>> begin Supplied information

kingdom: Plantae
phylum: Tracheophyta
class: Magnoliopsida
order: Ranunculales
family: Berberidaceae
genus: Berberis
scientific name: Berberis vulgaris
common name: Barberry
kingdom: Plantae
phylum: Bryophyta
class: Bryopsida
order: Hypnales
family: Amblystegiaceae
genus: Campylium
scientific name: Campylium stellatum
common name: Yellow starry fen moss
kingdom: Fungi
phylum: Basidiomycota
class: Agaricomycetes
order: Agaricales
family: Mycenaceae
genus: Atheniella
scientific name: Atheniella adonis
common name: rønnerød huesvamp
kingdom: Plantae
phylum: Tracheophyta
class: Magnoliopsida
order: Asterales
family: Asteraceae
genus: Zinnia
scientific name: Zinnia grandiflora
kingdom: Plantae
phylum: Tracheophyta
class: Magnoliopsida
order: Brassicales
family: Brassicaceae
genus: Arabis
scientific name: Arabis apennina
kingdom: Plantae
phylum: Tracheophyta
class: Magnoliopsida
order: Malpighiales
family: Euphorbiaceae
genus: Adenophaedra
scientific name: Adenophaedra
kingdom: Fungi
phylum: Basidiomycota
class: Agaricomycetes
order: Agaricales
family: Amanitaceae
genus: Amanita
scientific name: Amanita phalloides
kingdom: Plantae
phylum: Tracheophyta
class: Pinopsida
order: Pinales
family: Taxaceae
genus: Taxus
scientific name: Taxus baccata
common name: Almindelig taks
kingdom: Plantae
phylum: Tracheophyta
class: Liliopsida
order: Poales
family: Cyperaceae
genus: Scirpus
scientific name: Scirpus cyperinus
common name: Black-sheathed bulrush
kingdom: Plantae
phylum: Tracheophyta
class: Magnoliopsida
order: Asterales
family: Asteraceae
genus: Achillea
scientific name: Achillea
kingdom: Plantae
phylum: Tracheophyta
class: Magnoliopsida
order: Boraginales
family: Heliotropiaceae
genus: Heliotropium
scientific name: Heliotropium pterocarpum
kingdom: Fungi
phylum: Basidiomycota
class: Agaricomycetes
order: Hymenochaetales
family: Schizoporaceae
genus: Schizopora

>> end Supplied information

_Task to complete_
Can you lay out every line of the records above as a numbered list, leaving out any blank lines?

_Answer below_
1. kingdom: Plantae
2. phylum: Tracheophyta
3. class: Magnoliopsida
4. order: Ranunculales
5. family: Berberidaceae
6. genus: Berberis
7. scientific name: Berberis vulgaris
8. common name: Barberry
9. kingdom: Plantae
10. phylum: Bryophyta
11. class: Bryopsida
12. order: Hypnales
13. family: Amblystegiaceae
14. genus: Campylium
15. scientific name: Campylium stellatum
16. common name: Yellow starry fen moss
17. kingdom: Fungi
18. phylum: Basidiomycota
19. class: Agaricomycetes
20. order: Agaricales
21. family: Mycenaceae
22. genus: Atheniella
23. scientific name: Atheniella adonis
24. common name: rønnerød huesvamp
25. kingdom: Plantae
26. phylum: Tracheophyta
27. class: Magnoliopsida
28. order: Asterales
29. family: Asteraceae
30. genus: Zinnia
31. scientific name: Zinnia grandiflora
32. kingdom: Plantae
33. phylum: Tracheophyta
34. class: Magnoliopsida
35. order: Brassicales
36. family: Brassicaceae
37. genus: Arabis
38. scientific name: Arabis apennina
39. kingdom: Plantae
40. phylum: Tracheophyta
41. class: Magnoliopsida
42. order: Malpighiales
43. family: Euphorbiaceae
44. genus: Adenophaedra
45. scientific name: Adenophaedra
46. kingdom: Fungi
47. phylum: Basidiomycota
48. class: Agaricomycetes
49. order: Agaricales
50. family: Amanitaceae
51. genus: Amanita
52. scientific name: Amanita phalloides
53. kingdom: Plantae
54. phylum: Tracheophyta
55. class: Pinopsida
56. order: Pinales
57. family: Taxaceae
58. genus: Taxus
59. scientific name: Taxus baccata
60. common name: Almindelig taks
61. kingdom: Plantae
62. phylum: Tracheophyta
63. class: Liliopsida
64. order: Poales
65. family: Cyperaceae
66. genus: Scirpus
67. scientific name: Scirpus cyperinus
68. common name: Black-sheathed bulrush
69. kingdom: Plantae
70. phylum: Tracheophyta
71. class: Magnoliopsida
72. order: Asterales
73. family: Asteraceae
74. genus: Achillea
75. scientific name: Achillea
76. kingdom: Plantae
77. phylum: Tracheophyta
78. class: Magnoliopsida
79. order: Boraginales
80. family: Heliotropiaceae
81. genus: Heliotropium
82. scientific name: Heliotropium pterocarpum
83. kingdom: Fungi
84. phylum: Basidiomycota
85. class: Agaricomycetes
86. order: Hymenochaetales
87. family: Schizoporaceae
88. genus: Schizopora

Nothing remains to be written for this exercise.